Buraya iliştirireceğim tüm içerikleri kendim tercüme ettim ve umarım uzak bir diyarın masallarını okumak hoşunuza gider. Olası hatalar için şimdiden hepinizin anlayışınıza sığınırım.
-
Kadın sözleri et ve bacağı ayırıyor
Evvel zaman içinde aynı evde oturan iki kardeş varmış. Büyük olanı, eşinin sözünü dinlermiş ve bu nedenle küçük kardeşi ile ayrı düşmüş.
Yaz başlamıştı ve darı tohumlarını ekme zamanı gelmişti. Küçük olanın tohumu yoktu ve abisinden ödünç olarak vermesini rica etti. Büyük olan, ona vermesini eşine emretti. Eşi tohumları aldı, büyük bir tencereye koydu ve kaynattı. Sonra küçük olana verdi.
Küçük olanın bunlardan hiç haberi yoktu, gitti ve tarlasına onları ekti. Ancak tohumlar kaynamış olduğu için sapları bir türlü topraktan çıkmıyordı. Sadece tek bir çekirdek kaynamamıştı; böylece tek bir sap büyümeye başladı. Küçük olan hamarattı ve doğasında çalışkanlık vardı, bu nedenle onu günboyu sulayıp çapalıyordu. Sap kocaman bir ağaç haline geldi ve öyle bir başak filizlendi ki neredeyse yarım dönümlük bir araziye gölgelik yapıyordı.
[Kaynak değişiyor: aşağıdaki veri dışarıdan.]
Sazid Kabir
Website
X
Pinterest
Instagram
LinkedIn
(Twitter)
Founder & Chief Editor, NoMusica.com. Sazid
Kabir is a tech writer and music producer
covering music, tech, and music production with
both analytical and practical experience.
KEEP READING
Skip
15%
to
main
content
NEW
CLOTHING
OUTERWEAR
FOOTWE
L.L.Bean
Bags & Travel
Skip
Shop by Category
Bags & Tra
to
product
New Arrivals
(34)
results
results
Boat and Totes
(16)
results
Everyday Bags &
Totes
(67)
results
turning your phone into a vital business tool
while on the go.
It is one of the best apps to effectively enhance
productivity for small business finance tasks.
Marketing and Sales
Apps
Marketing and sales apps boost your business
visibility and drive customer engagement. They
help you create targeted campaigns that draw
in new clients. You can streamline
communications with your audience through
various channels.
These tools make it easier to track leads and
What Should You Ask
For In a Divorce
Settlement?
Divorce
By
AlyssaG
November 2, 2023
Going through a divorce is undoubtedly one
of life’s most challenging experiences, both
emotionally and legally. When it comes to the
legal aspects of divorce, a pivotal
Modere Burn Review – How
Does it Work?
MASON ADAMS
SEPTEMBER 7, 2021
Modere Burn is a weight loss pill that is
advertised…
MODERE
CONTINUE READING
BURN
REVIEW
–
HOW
Başak sonbaharda olgunlaşmıştı. Küçük olan eline bir baltayı aldı ve onunla başağı kesti. Başak yere düşür düşmez kocaman bir kuş olan Rokh gürültülü bir şekilde yaklaştı, başağı gagasına aldı ve uçtu gitti. Küçük olan, denizin kıyısına kadar onun peşinden koştu.
Kuş ona dündü ve insani bir şekilde şöyle konuştu: "Bana zarar vermenize gerek yok. Bu başağın sizin için değeri ne? Denizin doğusunda; orada Altın ve Gümüş adası var. Sizi oraya götürmek istiyorum. Orada istediğiniz kadarını alırsınız ve çok zengin olursunuz."
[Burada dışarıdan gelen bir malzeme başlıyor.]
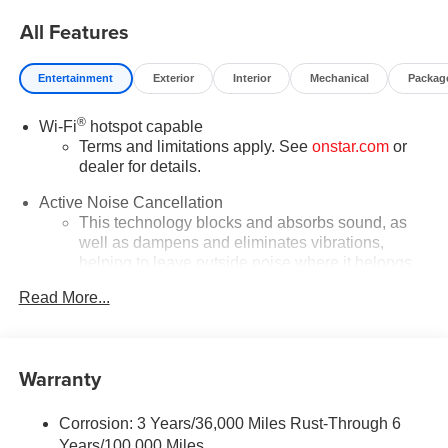
for everyone!
All Features
Entertainment
Exterior
Interior
Mechanical
Packag
®
Wi-Fi
hotspot capable
Terms and limitations apply. See
onstar.com
or
dealer for details.
Active Noise Cancellation
This technology blocks and absorbs sound, as
well as dampens and eliminates vibrations,
helping to leave outside noise where it belongs
In-cabin microphones distinguish unwanted
Read More...
powertrain noise and cancels it to help create a
quiet interior cabin
Infotainment, High
Warranty
SiriusXM with 360L Trial Subscription
With your trial subscription, new GM vehicles
Corrosion: 3 Years/36,000 Miles Rust-Through 6
equipped with SiriusXM with 360L advance in-car
Years/100,000 Miles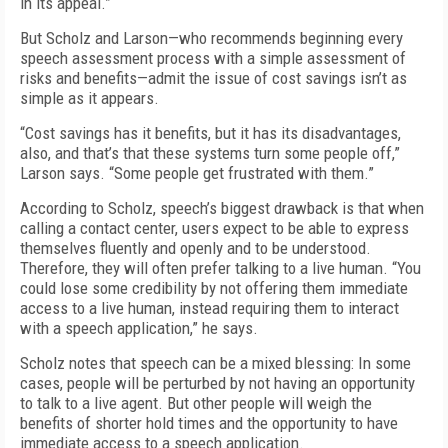
in its appeal.”
But Scholz and Larson—who recommends beginning every
speech assessment process with a simple assessment of
risks and benefits—admit the issue of cost savings isn’t as
simple as it appears.
“Cost savings has it benefits, but it has its disadvantages,
also, and that’s that these systems turn some people off,”
Larson says. “Some people get frustrated with them.”
According to Scholz, speech’s biggest drawback is that when
calling a contact center, users expect to be able to express
themselves fluently and openly and to be understood.
Therefore, they will often prefer talking to a live human. “You
could lose some credibility by not offering them immediate
access to a live human, instead requiring them to interact
with a speech application,” he says.
Scholz notes that speech can be a mixed blessing: In some
cases, people will be perturbed by not having an opportunity
to talk to a live agent. But other people will weigh the
benefits of shorter hold times and the opportunity to have
immediate access to a speech application.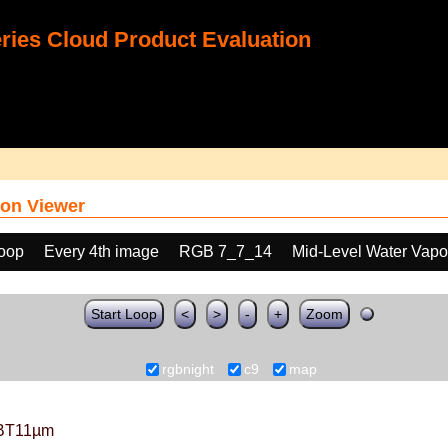
ies Cloud Product Evaluation
on Viewer
loop
Every 4th image
RGB 7_7_14
Mid-Level Water Vapo
Start Loop
<
>
-
+
Zoom
rgbnight
c9
map
BT11µm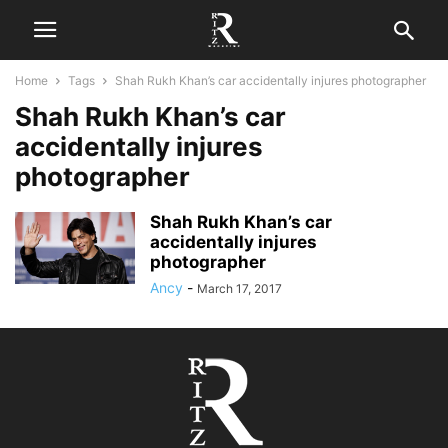
Home
Tags
Shah Rukh Khan’s car accidentally injures photographer
Shah Rukh Khan’s car
accidentally injures
photographer
Shah Rukh Khan’s car
accidentally injures
photographer
Ancy
-
March 17, 2017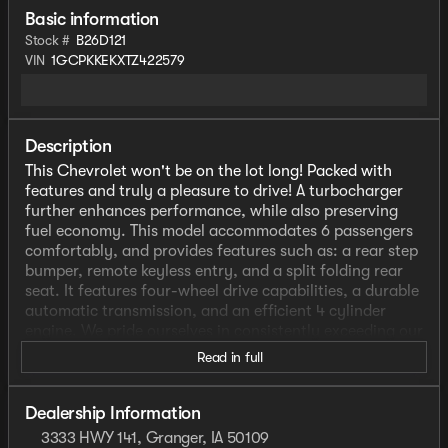
Basic information
Stock #
B26D121
VIN
1GCPKKEKXTZ422579
Description
This Chevrolet won't be on the lot long! Packed with
features and truly a pleasure to drive! A turbocharger
further enhances performance, while also preserving
fuel economy. This model accommodates 6 passengers
comfortably, and provides features such as: a rear step
bumper, remote keyless entry, and a split folding rear
seat. It features four-wheel drive capabilities, a durable
automatic transmission, and an efficient 4 cylinder
engine. We pride ourselves in consistently exceeding our
customer's expectations. Please don't hesitate to give
Read in full
us a call.
Dealership Information
3333 HWY 141, Granger, IA 50109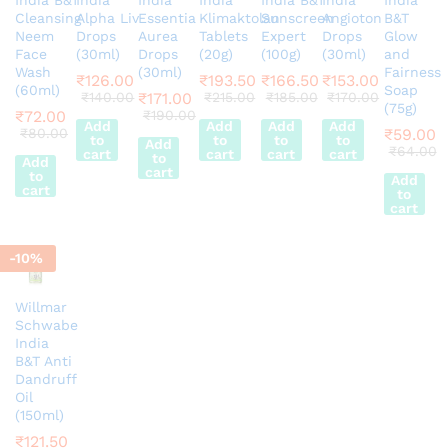
Cleansing
Alpha Liv
Essentia
Klimaktolan
Sunscreen
Angioton
B&T
Neem
Drops
Aurea
Tablets
Expert
Drops
Glow
Face
(30ml)
Drops
(20g)
(100g)
(30ml)
and
Wash
(30ml)
Fairness
₹
126.00
₹
193.50
₹
166.50
₹
153.00
(60ml)
Soap
₹
140.00
₹
171.00
₹
215.00
₹
185.00
₹
170.00
(75g)
₹
72.00
₹
190.00
Add
Add
Add
Add
₹
80.00
₹
59.00
to
to
to
to
Add
₹
64.00
cart
cart
cart
cart
to
Add
cart
to
Add
cart
to
cart
-
10
%
Willmar
Schwabe
India
B&T Anti
Dandruff
Oil
(150ml)
₹
121.50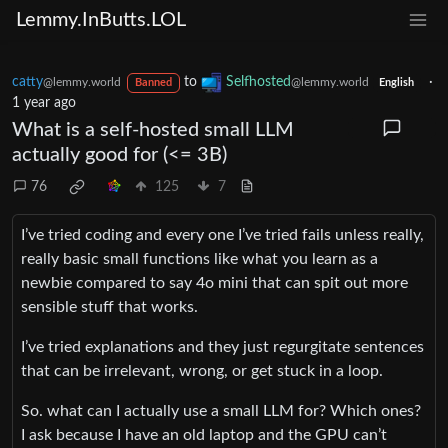
Lemmy.InButts.LOL
catty
to
Selfhosted
·
@lemmy.world
@lemmy.world
Banned
English
1 year ago
What is a self-hosted small LLM
actually good for (<= 3B)
76
125
7
I’ve tried coding and every one I’ve tried fails unless really,
really basic small functions like what you learn as a
newbie compared to say 4o mini that can spit out more
sensible stuff that works.
I’ve tried explanations and they just regurgitate sentences
that can be irrelevant, wrong, or get stuck in a loop.
So. what can I actually use a small LLM for? Which ones?
I ask because I have an old laptop and the GPU can’t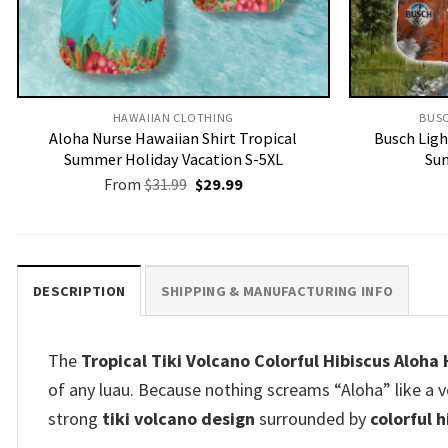
HAWAIIAN CLOTHING
BUSC
Aloha Nurse Hawaiian Shirt Tropical
Busch Ligh
Summer Holiday Vacation S-5XL
Sum
Original
Current
From
$
31.99
$
29.99
price
price
was:
is:
$31.99.
$29.99.
DESCRIPTION
SHIPPING & MANUFACTURING INFO
The
Tropical Tiki Volcano Colorful Hibiscus Aloha
of any luau. Because nothing screams “Aloha” like a v
strong
tiki volcano design
surrounded by
colorful 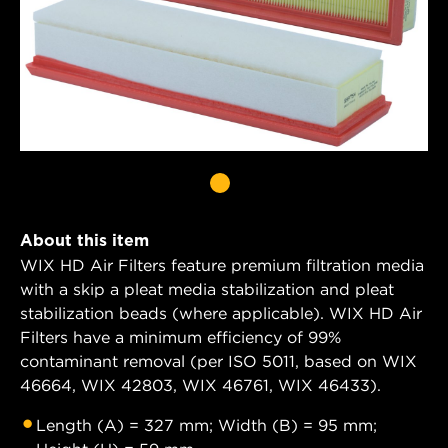
About this item
WIX HD Air Filters feature premium filtration media
with a skip a pleat media stabilization and pleat
stabilization beads (where applicable). WIX HD Air
Filters have a minimum efficiency of 99%
contaminant removal (per ISO 5011, based on WIX
46664, WIX 42803, WIX 46761, WIX 46433).
Length (A) = 327 mm; Width (B) = 95 mm;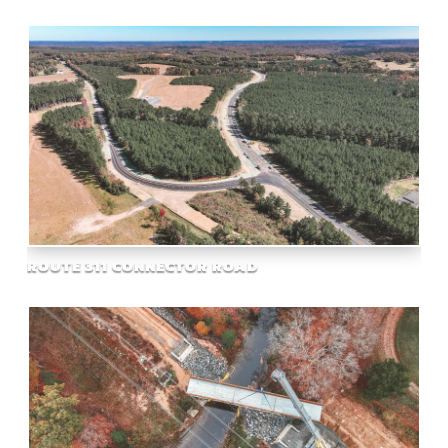
ROUTE 311 CONNECTOR ROAD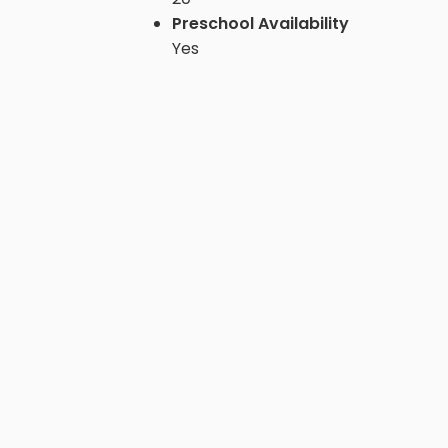
Preschool Availability
Yes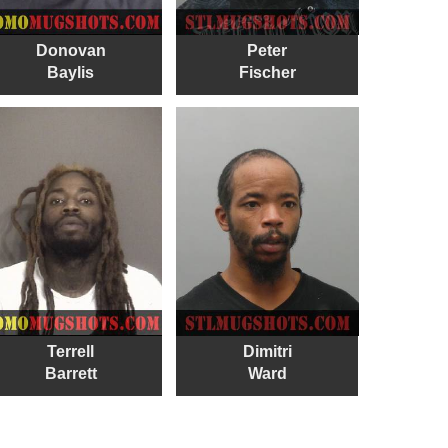
Donovan
Peter
Baylis
Fischer
Terrell
Dimitri
Barrett
Ward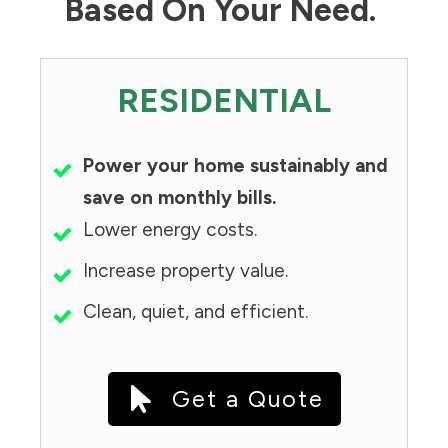
Based On Your Need.
RESIDENTIAL
Power your home sustainably and
save on monthly bills.
Lower energy costs.
Increase property value.
Clean, quiet, and efficient.
Get a Quote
Küçük olan hoşnuttu ve kuşun sırtına bindi. Kuş ona gözlerini kapattırdı. Böylece sadece kulağında uğuldayan havanın sesini ve aşağıdan dalgaların kabarmasının gürülüsünü işitiyordu. Bir anda kuş adanın birine konar. "İşte geldik" dedi.
O anda küçük olan gözlerini açtı ve etrafına bakındı; her tarafta parıldayan beyazlı sarılı şeyler görüyordu. Küçük olan, parçalardan alabildiği kadarını aldı ve göğsüne koydu.
"Bu kadarı yeterli mi?" diye sordu Rokh.
"Evet, yeterli," diye yanıtladı.
"İyi o zaman. Tevazu zarardan korur," dedi kuş.
Sonra onu yine sırtına aldı ve denizin üzerinden geri götürdü. Küçük olan eve vardığında kendine bir parça arazi satın aldı ve bir hayli hali vakti yerindeydi artık. Ancak abisi onu kıskanıyordu ve ona çıkıştı: "Parayı nereden çaldın sen?"Küçük olan, herşeyi tüm gerçekliği ile ona anlattı. Abisi hemen evine gitti ve eşine danıştı.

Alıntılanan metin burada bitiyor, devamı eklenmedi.